Saved data entries —
---

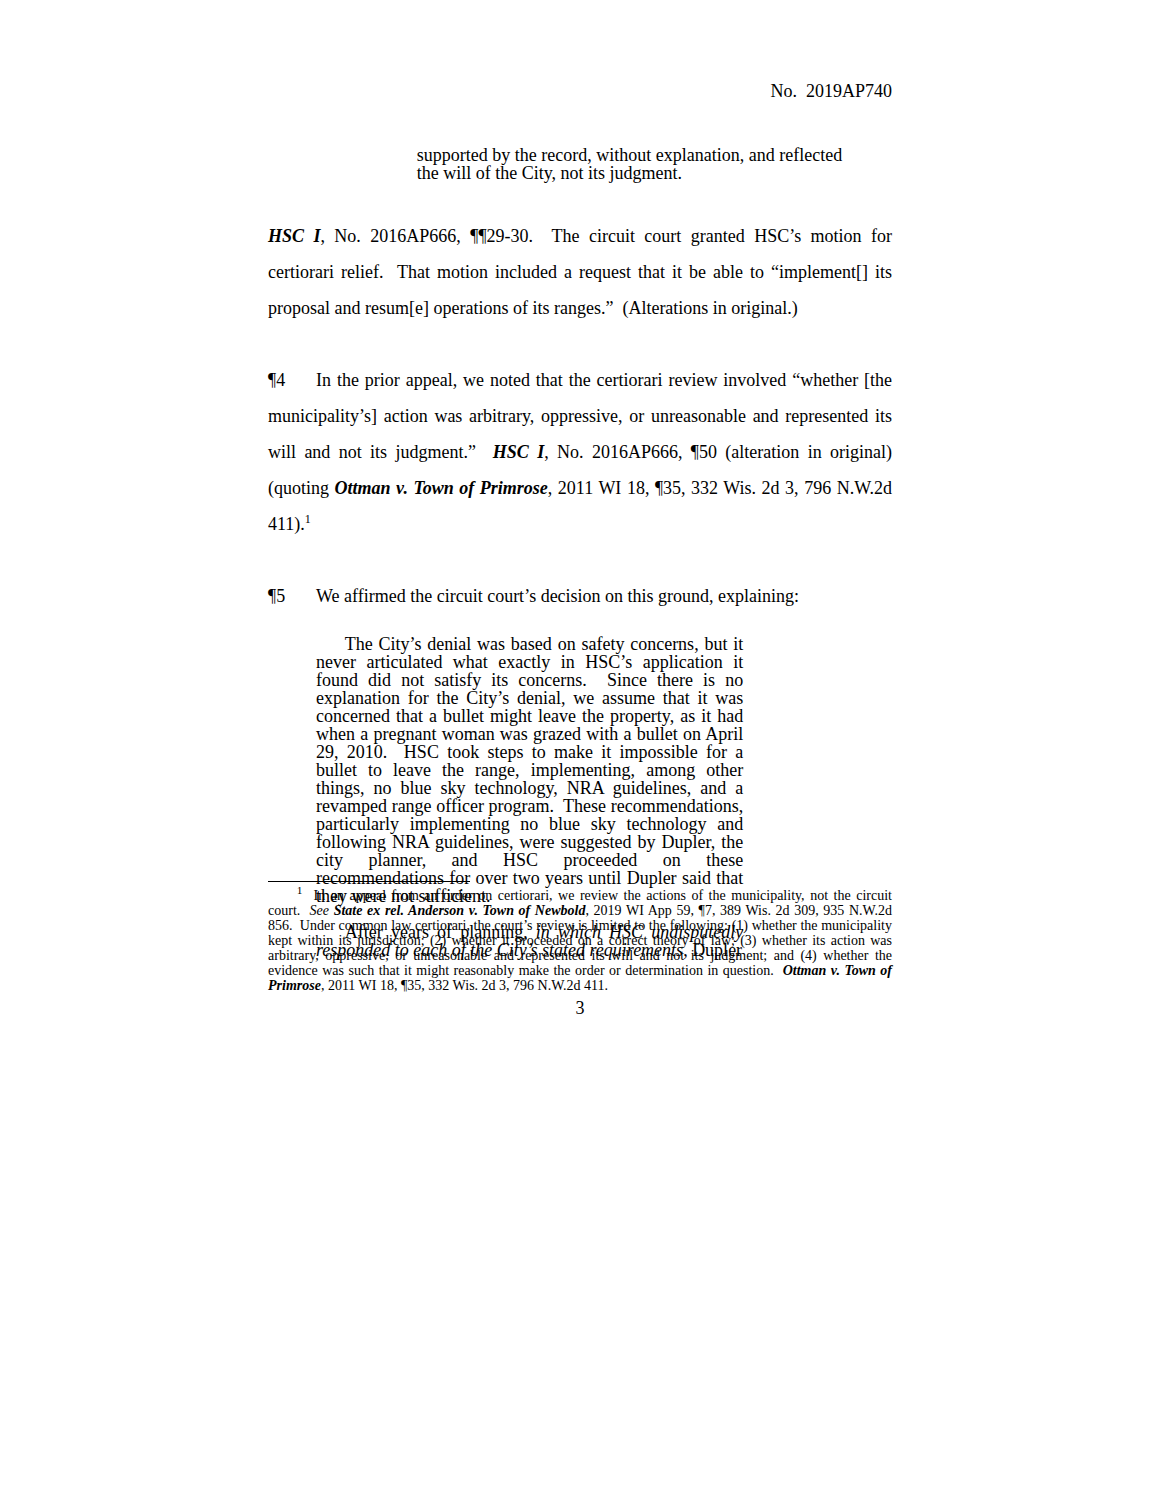No. 2019AP740
supported by the record, without explanation, and reflected the will of the City, not its judgment.
HSC I, No. 2016AP666, ¶¶29-30. The circuit court granted HSC’s motion for certiorari relief. That motion included a request that it be able to “implement[] its proposal and resum[e] operations of its ranges.” (Alterations in original.)
¶4 In the prior appeal, we noted that the certiorari review involved “whether [the municipality’s] action was arbitrary, oppressive, or unreasonable and represented its will and not its judgment.” HSC I, No. 2016AP666, ¶50 (alteration in original) (quoting Ottman v. Town of Primrose, 2011 WI 18, ¶35, 332 Wis. 2d 3, 796 N.W.2d 411).1
¶5 We affirmed the circuit court’s decision on this ground, explaining:
The City’s denial was based on safety concerns, but it never articulated what exactly in HSC’s application it found did not satisfy its concerns. Since there is no explanation for the City’s denial, we assume that it was concerned that a bullet might leave the property, as it had when a pregnant woman was grazed with a bullet on April 29, 2010. HSC took steps to make it impossible for a bullet to leave the range, implementing, among other things, no blue sky technology, NRA guidelines, and a revamped range officer program. These recommendations, particularly implementing no blue sky technology and following NRA guidelines, were suggested by Dupler, the city planner, and HSC proceeded on these recommendations for over two years until Dupler said that they were not sufficient.
After years of planning, in which HSC undisputedly responded to each of the City’s stated requirements, Dupler
1 In an appeal from an order on certiorari, we review the actions of the municipality, not the circuit court. See State ex rel. Anderson v. Town of Newbold, 2019 WI App 59, ¶7, 389 Wis. 2d 309, 935 N.W.2d 856. Under common law certiorari, the court’s review is limited to the following: (1) whether the municipality kept within its jurisdiction; (2) whether it proceeded on a correct theory of law; (3) whether its action was arbitrary, oppressive, or unreasonable and represented its will and not its judgment; and (4) whether the evidence was such that it might reasonably make the order or determination in question. Ottman v. Town of Primrose, 2011 WI 18, ¶35, 332 Wis. 2d 3, 796 N.W.2d 411.
3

---

Exercise details —
Each entry above must come back exactly as written. Drop the images.

Exercise answer —
No. 2019AP740
supported by the record, without explanation, and reflected the will of the City, not its judgment.
HSC I, No. 2016AP666, ¶¶29-30. The circuit court granted HSC’s motion for certiorari relief. That motion included a request that it be able to “implement[] its proposal and resum[e] operations of its ranges.” (Alterations in original.)
¶4 In the prior appeal, we noted that the certiorari review involved “whether [the municipality’s] action was arbitrary, oppressive, or unreasonable and represented its will and not its judgment.” HSC I, No. 2016AP666, ¶50 (alteration in original) (quoting Ottman v. Town of Primrose, 2011 WI 18, ¶35, 332 Wis. 2d 3, 796 N.W.2d 411).1
¶5 We affirmed the circuit court’s decision on this ground, explaining:
The City’s denial was based on safety concerns, but it never articulated what exactly in HSC’s application it found did not satisfy its concerns. Since there is no explanation for the City’s denial, we assume that it was concerned that a bullet might leave the property, as it had when a pregnant woman was grazed with a bullet on April 29, 2010. HSC took steps to make it impossible for a bullet to leave the range, implementing, among other things, no blue sky technology, NRA guidelines, and a revamped range officer program. These recommendations, particularly implementing no blue sky technology and following NRA guidelines, were suggested by Dupler, the city planner, and HSC proceeded on these recommendations for over two years until Dupler said that they were not sufficient.
After years of planning, in which HSC undisputedly responded to each of the City’s stated requirements, Dupler
1 In an appeal from an order on certiorari, we review the actions of the municipality, not the circuit court. See State ex rel. Anderson v. Town of Newbold, 2019 WI App 59, ¶7, 389 Wis. 2d 309, 935 N.W.2d 856. Under common law certiorari, the court’s review is limited to the following: (1) whether the municipality kept within its jurisdiction; (2) whether it proceeded on a correct theory of law; (3) whether its action was arbitrary, oppressive, or unreasonable and represented its will and not its judgment; and (4) whether the evidence was such that it might reasonably make the order or determination in question. Ottman v. Town of Primrose, 2011 WI 18, ¶35, 332 Wis. 2d 3, 796 N.W.2d 411.
3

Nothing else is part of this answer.